Ксения вышла и вскоре вернулась. За ней стольники внесли мёд в серебряном жбане с несколькими висящими вокруг него ковшичками.
– Батюшка! Там Семён Никитич тебя ждет!
– Пусть войдёт.
Семён Годунов после поклонов замялся немного со своим докладом.
– Да говори прямо, друже, – сказал Борис, – тут свои.
– Привезли её!
– Кого?
– Марфу Нагую, царицу-иноку.
– Привезли? Внизу она?
– Нет, здеся. Куда прикажешь проводить? – Он оглянулся на детей.

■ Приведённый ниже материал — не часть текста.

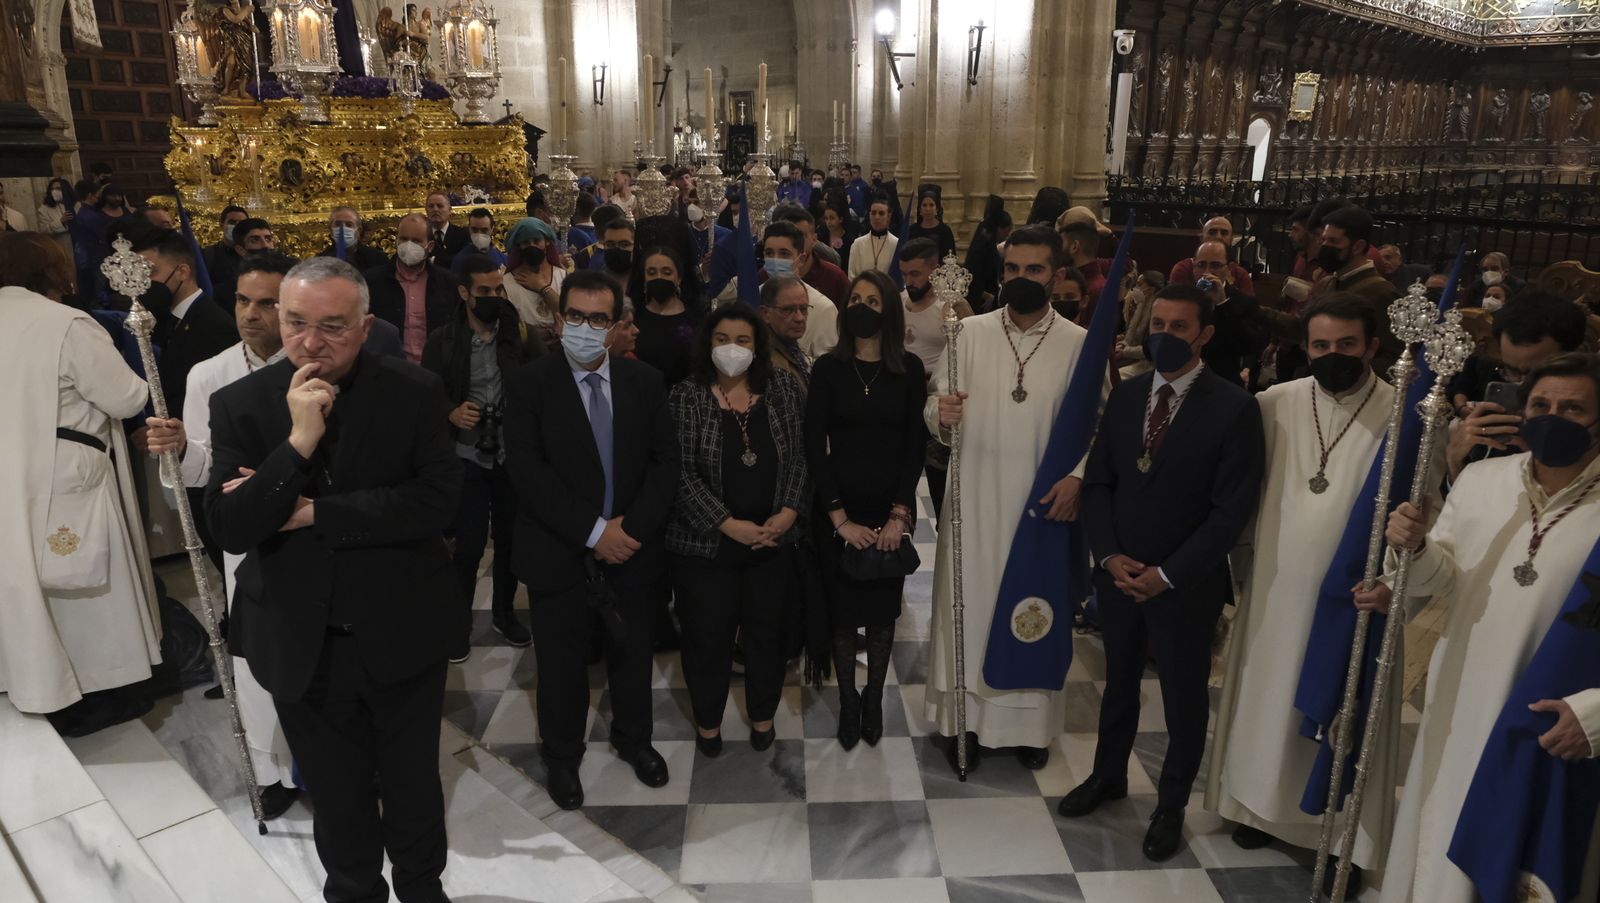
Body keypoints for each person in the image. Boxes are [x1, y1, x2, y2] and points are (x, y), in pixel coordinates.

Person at [205, 256, 461, 903]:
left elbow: (435, 502)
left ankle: (423, 890)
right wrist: (296, 444)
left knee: (412, 789)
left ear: (367, 323)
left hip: (401, 631)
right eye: (295, 323)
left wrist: (314, 511)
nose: (310, 342)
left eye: (333, 326)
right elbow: (232, 526)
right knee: (338, 797)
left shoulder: (415, 390)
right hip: (301, 641)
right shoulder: (240, 405)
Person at [1205, 295, 1413, 893]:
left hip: (1354, 599)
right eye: (1320, 346)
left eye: (1347, 345)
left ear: (1372, 347)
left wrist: (1396, 581)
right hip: (1274, 585)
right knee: (1268, 699)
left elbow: (1421, 514)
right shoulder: (1274, 403)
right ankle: (1257, 810)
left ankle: (1336, 835)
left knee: (1339, 707)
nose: (1332, 356)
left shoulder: (1406, 414)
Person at [1377, 353, 1600, 903]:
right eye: (1541, 405)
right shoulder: (1481, 478)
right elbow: (1442, 582)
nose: (1554, 417)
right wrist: (1416, 545)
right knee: (1442, 839)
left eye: (1573, 409)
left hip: (1554, 726)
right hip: (1461, 703)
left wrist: (1596, 713)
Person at [1065, 284, 1265, 862]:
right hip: (1120, 571)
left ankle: (1172, 803)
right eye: (1158, 325)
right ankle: (1107, 775)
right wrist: (1108, 555)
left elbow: (1231, 511)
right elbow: (1099, 481)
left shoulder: (1234, 407)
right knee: (1118, 683)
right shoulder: (1128, 396)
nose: (1165, 337)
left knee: (1183, 696)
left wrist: (1168, 574)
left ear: (1204, 335)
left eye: (1179, 328)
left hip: (1187, 582)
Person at [923, 225, 1098, 773]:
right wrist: (940, 415)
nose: (1022, 279)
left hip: (1042, 509)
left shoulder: (1078, 346)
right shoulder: (966, 333)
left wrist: (1078, 477)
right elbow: (933, 406)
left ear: (1056, 274)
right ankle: (963, 723)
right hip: (973, 499)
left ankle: (1029, 726)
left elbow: (1098, 427)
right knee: (968, 608)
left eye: (1035, 270)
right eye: (1014, 270)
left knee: (1034, 610)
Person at [502, 270, 678, 811]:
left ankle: (634, 740)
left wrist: (628, 531)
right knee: (560, 662)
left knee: (632, 654)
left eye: (597, 319)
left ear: (617, 326)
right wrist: (594, 531)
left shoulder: (644, 382)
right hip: (560, 549)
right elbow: (528, 474)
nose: (583, 327)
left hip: (631, 548)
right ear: (559, 320)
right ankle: (562, 754)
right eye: (574, 315)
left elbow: (665, 465)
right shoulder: (530, 383)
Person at [143, 250, 301, 818]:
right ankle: (273, 771)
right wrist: (182, 448)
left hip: (313, 533)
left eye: (267, 303)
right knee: (257, 661)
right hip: (249, 543)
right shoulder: (210, 374)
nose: (251, 314)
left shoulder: (317, 362)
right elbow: (202, 468)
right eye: (241, 300)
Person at [0, 232, 159, 735]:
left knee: (21, 582)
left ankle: (31, 679)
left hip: (11, 473)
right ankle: (98, 688)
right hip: (61, 472)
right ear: (49, 271)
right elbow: (127, 398)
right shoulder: (65, 324)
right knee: (85, 591)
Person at [667, 304, 808, 757]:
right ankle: (708, 721)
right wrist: (727, 524)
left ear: (757, 345)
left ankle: (763, 715)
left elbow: (802, 455)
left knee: (766, 633)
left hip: (772, 539)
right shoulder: (687, 395)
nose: (732, 349)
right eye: (722, 339)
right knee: (707, 635)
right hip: (706, 544)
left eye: (742, 340)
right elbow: (680, 473)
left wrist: (788, 512)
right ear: (707, 345)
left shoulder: (783, 388)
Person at [806, 270, 927, 748]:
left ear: (889, 311)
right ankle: (849, 701)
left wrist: (900, 514)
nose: (862, 307)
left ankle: (874, 696)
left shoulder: (909, 369)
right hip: (838, 506)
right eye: (855, 299)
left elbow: (914, 446)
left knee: (879, 613)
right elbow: (815, 446)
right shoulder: (828, 369)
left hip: (887, 509)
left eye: (873, 301)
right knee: (842, 615)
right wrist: (839, 520)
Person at [421, 254, 544, 660]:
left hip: (511, 456)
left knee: (510, 541)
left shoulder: (519, 334)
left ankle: (504, 613)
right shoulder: (444, 340)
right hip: (466, 455)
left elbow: (542, 384)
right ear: (464, 293)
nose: (493, 297)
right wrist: (450, 411)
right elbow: (427, 396)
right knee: (469, 545)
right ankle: (457, 622)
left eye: (498, 289)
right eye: (484, 291)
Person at [1446, 291, 1589, 483]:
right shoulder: (1496, 411)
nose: (1522, 387)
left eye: (1535, 374)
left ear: (1575, 357)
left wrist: (1539, 461)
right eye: (1512, 371)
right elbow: (1459, 505)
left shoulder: (1588, 418)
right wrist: (1455, 461)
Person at [898, 237, 973, 520]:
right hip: (903, 403)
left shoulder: (953, 306)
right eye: (904, 274)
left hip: (937, 405)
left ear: (935, 270)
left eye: (915, 274)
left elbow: (967, 357)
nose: (908, 281)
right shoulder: (898, 301)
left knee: (942, 491)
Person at [134, 228, 239, 421]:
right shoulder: (168, 319)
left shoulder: (214, 325)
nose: (143, 283)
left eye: (150, 272)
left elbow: (217, 397)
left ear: (182, 272)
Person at [1312, 205, 1402, 373]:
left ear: (1357, 246)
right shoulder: (1331, 283)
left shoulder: (1382, 292)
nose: (1324, 247)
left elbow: (1394, 357)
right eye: (1324, 240)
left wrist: (1349, 370)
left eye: (1333, 241)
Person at [365, 212, 457, 363]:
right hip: (389, 369)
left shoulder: (447, 283)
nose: (408, 245)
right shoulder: (372, 282)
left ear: (430, 246)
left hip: (434, 370)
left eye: (416, 241)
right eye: (404, 239)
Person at [1190, 239, 1268, 386]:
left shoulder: (1245, 302)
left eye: (1215, 265)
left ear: (1229, 268)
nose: (1207, 272)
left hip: (1222, 381)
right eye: (1201, 265)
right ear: (1193, 267)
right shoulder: (1181, 298)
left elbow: (1250, 345)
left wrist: (1222, 304)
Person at [632, 245, 700, 387]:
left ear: (679, 278)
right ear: (644, 277)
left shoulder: (696, 319)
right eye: (651, 272)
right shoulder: (633, 318)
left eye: (666, 272)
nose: (659, 277)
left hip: (684, 402)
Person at [502, 217, 565, 349]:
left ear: (547, 242)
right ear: (519, 246)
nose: (531, 246)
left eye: (536, 241)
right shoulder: (506, 283)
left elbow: (569, 315)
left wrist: (543, 288)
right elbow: (509, 327)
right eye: (525, 242)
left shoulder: (563, 276)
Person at [769, 203, 850, 306]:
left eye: (801, 235)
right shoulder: (767, 274)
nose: (795, 242)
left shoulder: (835, 278)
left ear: (814, 239)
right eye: (788, 236)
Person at [1167, 216, 1257, 296]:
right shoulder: (1183, 269)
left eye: (1224, 233)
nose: (1218, 237)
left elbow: (1248, 310)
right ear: (1201, 238)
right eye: (1212, 232)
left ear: (1231, 240)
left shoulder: (1240, 275)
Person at [1055, 206, 1114, 323]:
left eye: (1061, 243)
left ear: (1074, 246)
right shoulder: (1092, 285)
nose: (1057, 250)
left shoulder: (1096, 291)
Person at [759, 275, 814, 382]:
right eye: (788, 310)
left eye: (803, 309)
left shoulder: (791, 349)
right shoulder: (772, 368)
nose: (799, 318)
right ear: (765, 314)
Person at [963, 195, 1011, 311]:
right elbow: (972, 277)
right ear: (999, 228)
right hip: (980, 302)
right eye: (1007, 231)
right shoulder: (983, 247)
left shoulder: (988, 243)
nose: (1007, 235)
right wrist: (987, 296)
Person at [318, 206, 387, 271]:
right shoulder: (319, 262)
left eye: (349, 225)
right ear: (331, 229)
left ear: (359, 231)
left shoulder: (377, 259)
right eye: (338, 224)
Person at [848, 199, 898, 278]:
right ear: (869, 215)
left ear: (888, 216)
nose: (876, 217)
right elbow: (851, 275)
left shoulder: (896, 244)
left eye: (881, 213)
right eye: (873, 213)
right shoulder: (858, 244)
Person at [906, 188, 957, 261]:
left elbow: (950, 258)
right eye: (924, 205)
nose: (928, 209)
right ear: (920, 209)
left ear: (937, 209)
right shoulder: (912, 230)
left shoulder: (945, 231)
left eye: (931, 205)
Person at [424, 191, 468, 269]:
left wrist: (434, 260)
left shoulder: (463, 234)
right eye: (431, 206)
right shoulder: (421, 235)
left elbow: (465, 261)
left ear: (449, 210)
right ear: (426, 210)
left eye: (440, 206)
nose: (435, 209)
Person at [36, 177, 75, 262]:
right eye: (52, 189)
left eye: (58, 188)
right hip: (61, 246)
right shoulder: (44, 209)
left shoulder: (75, 205)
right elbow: (44, 230)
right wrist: (61, 222)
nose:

– Неохота уходить отселе, и, чаю, недолго с ней просидим. Давай сюда. Оксиньюшка! Выйди на малое время – не к лицу царевне будет слухать. А Федор пусть останется – надо ему вникать. Веди её, Семён, и сам приходи.
Семён и Ксения вышли.
– Я нарочно вызвал её – спросить хочу о смерти Дмитрёевой. Жалею, что в то время не допросил, – не хотелось с сей архидурой беседовать.
Вошла немолодая женщина в черных одеждах, с чётками в руках, перекрестилась на иконы, поклонилась по-монашьи в пояс и остановилась у двери.
– Буди здрава, царица, мать преподобная! – начал царь, внимательно взглянув на вошедшую. – Садися, побеседовать хочу Да не робей, не обидим! Садись, гостьей будешь! Вот те седалище! Мёду не отведаешь ли? Прошу, чем Бог послал. Царевич, поднеси иноке святой!
Фёдор зачерпнул мёду и поставил ковшик на тарелочку с краю стола. Не говоря ни слова, с окаменелым лицом, монахиня села в кресло, скользнула злобным взглядом по сидящим и уставилась в стену.